Closed serathius closed 6 months ago
cc @anishathalye
Created a draft integration into etcd robustness test, so we can see how it looks:
Etcd robustness test patch operation history before passing it to porcupine.
This is done to improve reliability of the test, by reducing chance of linearization hitting exponential complexity. We remove operations that don't impact linearization like failed read requests and failed writes that we know they were not persisted.
Adding those operations back in visualization would allow us to fill the gaps and make the picture complete. This makes the visualization more understandable.
ping @anishathalye
I will take a look this weekend. Quick feedback now, I would like the API to support adding "extra information" more broadly, not just operations (that go the code that converts operations to strings).
Sounds good, I was thinking about adding option to add a groups of operations with custom colors with legend and ability to hide a group.
In etcd robustness tests we have at least 3 types of operations. We have normal linearizable requests, failed linearizable reads, that we don't want to put because they just reduce performance without impacting linearization and serializable operations, requests about historical state that we check if it's available in history window, but don't validate the response contents. Would be nice to have each of them in different color to easily distinguish.
For failed reads it would be also nice to hide it, when testing the PR I found that there are long periods of all requests failing. This is because in etcd robustness tests we inject failpoint into etcd that can take the process down. During this time the API is not responsive, and we only send read requests (again performance to avoid linearizing too many concurrent failing writes) until API recovers. Would be nice to just have an option to hide failed requests.
Maybe one additional feature on my mind is show non-operational information. For etcd robustness we run the in 3 phases:
The most interesting part is usually the failpoint injection and the beginning of recovery. In 3 node cluster, failpoint injection doesn't necessarily goes down, so it's interesting to see if node going down causes invalid behavior to occur. And when the node recovers it's interesting to see whether it correctly rejoins the cluster. Would be nice to have those phases highlighted in the visualization.

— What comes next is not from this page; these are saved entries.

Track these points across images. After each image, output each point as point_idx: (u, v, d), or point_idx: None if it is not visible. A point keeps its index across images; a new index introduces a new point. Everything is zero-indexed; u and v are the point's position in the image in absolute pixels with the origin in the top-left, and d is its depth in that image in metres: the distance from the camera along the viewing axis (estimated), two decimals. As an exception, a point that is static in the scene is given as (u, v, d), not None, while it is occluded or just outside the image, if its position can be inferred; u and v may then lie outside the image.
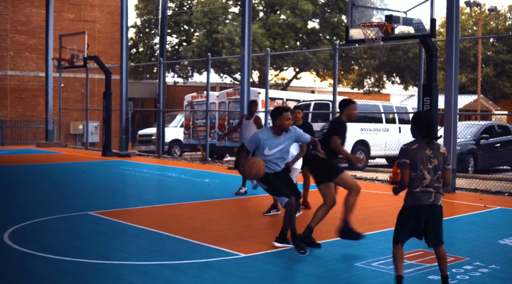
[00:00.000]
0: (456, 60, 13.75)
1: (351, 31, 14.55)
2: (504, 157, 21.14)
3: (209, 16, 39.86)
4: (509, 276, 7.03)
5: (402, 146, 6.15)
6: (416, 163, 6.03)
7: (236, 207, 12.07)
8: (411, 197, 6.08)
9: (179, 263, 7.53)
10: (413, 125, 6.19)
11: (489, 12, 45.09)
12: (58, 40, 26.94)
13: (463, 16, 45.36)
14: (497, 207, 11.96)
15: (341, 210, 8.68)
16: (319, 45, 39.47)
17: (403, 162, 6.05)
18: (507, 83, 40.70)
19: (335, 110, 18.14)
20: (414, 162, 6.03)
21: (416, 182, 6.04)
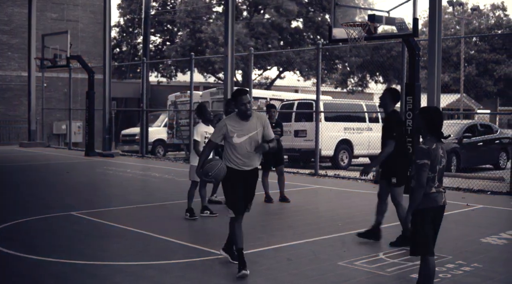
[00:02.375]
0: (438, 59, 13.81)
1: (334, 30, 14.58)
2: (487, 156, 21.26)
3: (193, 15, 39.79)
4: (491, 274, 7.08)
5: (423, 146, 5.81)
6: (436, 164, 5.79)
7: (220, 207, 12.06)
8: (426, 199, 5.81)
9: (163, 263, 7.53)
10: (420, 120, 5.92)
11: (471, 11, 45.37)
12: (40, 40, 26.80)
13: (446, 16, 45.60)
14: (480, 206, 12.04)
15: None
16: (303, 44, 39.52)
17: (424, 163, 5.74)
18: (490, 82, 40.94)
19: (318, 109, 18.18)
20: (433, 163, 5.77)
21: (431, 182, 5.81)
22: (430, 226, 5.84)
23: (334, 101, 24.64)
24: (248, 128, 7.13)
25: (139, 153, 24.90)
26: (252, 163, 7.28)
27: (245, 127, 7.12)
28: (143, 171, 18.64)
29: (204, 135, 10.47)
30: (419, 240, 5.85)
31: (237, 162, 7.18)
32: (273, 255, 7.90)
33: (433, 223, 5.86)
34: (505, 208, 12.21)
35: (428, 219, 5.83)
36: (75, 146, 29.65)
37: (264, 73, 43.28)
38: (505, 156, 21.46)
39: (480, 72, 40.88)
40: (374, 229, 8.81)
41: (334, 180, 16.61)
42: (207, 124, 10.70)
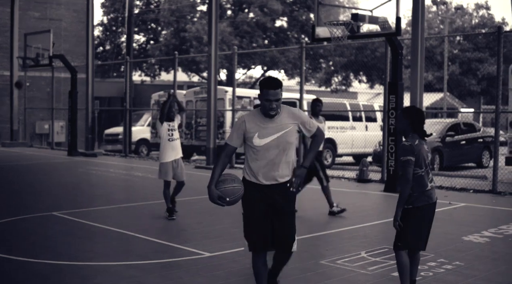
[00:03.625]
0: (421, 58, 13.85)
1: (317, 29, 14.58)
2: (469, 154, 21.35)
3: (177, 14, 39.72)
4: (473, 272, 7.09)
5: (405, 143, 5.80)
6: (422, 160, 5.80)
7: (202, 207, 12.01)
8: (423, 196, 5.83)
9: (146, 263, 7.49)
10: (404, 119, 5.88)
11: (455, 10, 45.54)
12: (23, 39, 26.62)
13: (430, 15, 45.74)
14: (462, 204, 12.08)
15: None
16: (287, 43, 39.55)
17: (408, 159, 5.73)
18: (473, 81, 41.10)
19: (302, 108, 18.17)
20: (420, 159, 5.77)
21: (426, 179, 5.83)
22: (427, 222, 5.90)
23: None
24: (275, 126, 5.45)
25: (122, 153, 24.81)
26: (279, 175, 5.51)
27: (270, 124, 5.45)
28: (126, 171, 18.56)
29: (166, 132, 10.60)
30: (423, 235, 5.91)
31: (257, 173, 5.50)
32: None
33: (430, 220, 5.93)
34: (487, 206, 12.27)
35: (425, 217, 5.88)
36: (58, 146, 29.48)
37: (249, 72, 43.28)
38: (487, 155, 21.56)
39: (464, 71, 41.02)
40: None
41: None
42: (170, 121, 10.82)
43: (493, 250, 8.32)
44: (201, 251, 8.01)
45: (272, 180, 5.48)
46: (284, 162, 5.48)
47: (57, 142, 30.01)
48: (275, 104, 5.37)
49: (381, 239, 8.97)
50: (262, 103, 5.41)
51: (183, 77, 41.68)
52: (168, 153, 10.72)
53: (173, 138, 10.74)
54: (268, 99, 5.36)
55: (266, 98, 5.36)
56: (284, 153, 5.45)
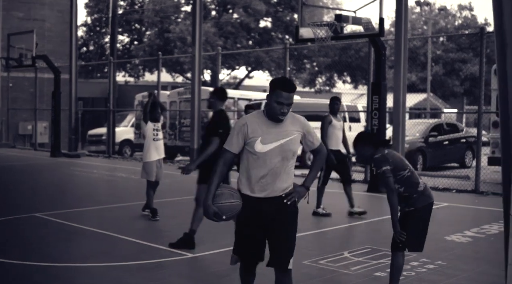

I think https://github.com/anishathalye/porcupine/pull/18 addresses all of those needs, except the ability to hide annotations in the UI. Would appreciate any feedback you have on that PR!
Fix https://github.com/anishathalye/porcupine/issues/14
Don't have enough experience with library to properly design a interface, I'm open to suggestions.
Added only method for adding Operation and not Events. Reason is that events don't have notion of time, they infer time from the order, however for this use case we want to fill the gaps into linearization visualization, without changing it directly, so we need to use time as reference point.